Werder Bremen in der Kaderanalyse - Tor

  • Personal: Jiri Pavlenka (Vertrag bis 2022), Michael Zetterer (bis 2022), Stefanos Kapino (bis 2022), Luca Plogmann (bis 2022), Eduardo dos Santos Haesler (bis 2022)
  • Fragezeichen: Kapino, Zetterer
  • Kandidaten: -
  • Situation: Bleibt er oder geht er doch noch? Nach dem Abstieg galt die tschechische Nummer eins Jiri Pavlenka eigentlich wie bereits in der Vergangenheit als Verkaufskandidat, nach Bild-Infos soll Premier-League-Klub Burnley drei Millionen Euro geboten haben - in Anbetracht der finanziellen Not viel Geld für Werder, jedoch deutlich weniger als erhofft.
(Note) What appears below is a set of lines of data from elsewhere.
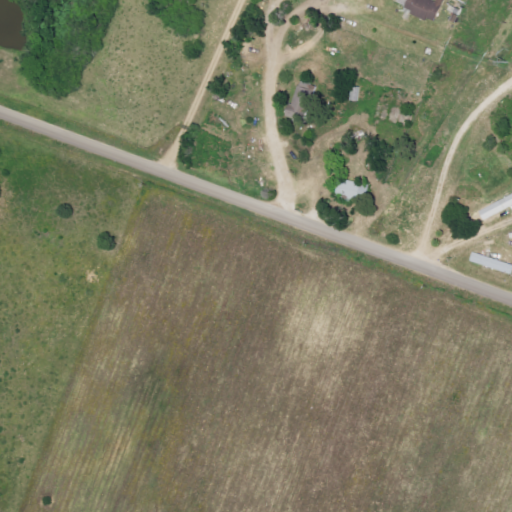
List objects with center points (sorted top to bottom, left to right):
building: (423, 9)
building: (300, 99)
road: (268, 109)
building: (351, 191)
road: (254, 205)
building: (496, 209)
building: (491, 264)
Trotz zweier durchwachsener Jahre wäre Pavlenka einer der absoluten Top-Keeper der 2.Liga. Wie Sportchef Frank Baumann der Deichstube bestätigte, seien die Parteien in Gesprächen. Pavlenka-Berater Pavel Pillar erklärte bei Novo Sport, dass eine Vertragsverlängerung und ein Verbleib mittlerweile das wahrscheinlichste Szenario sei.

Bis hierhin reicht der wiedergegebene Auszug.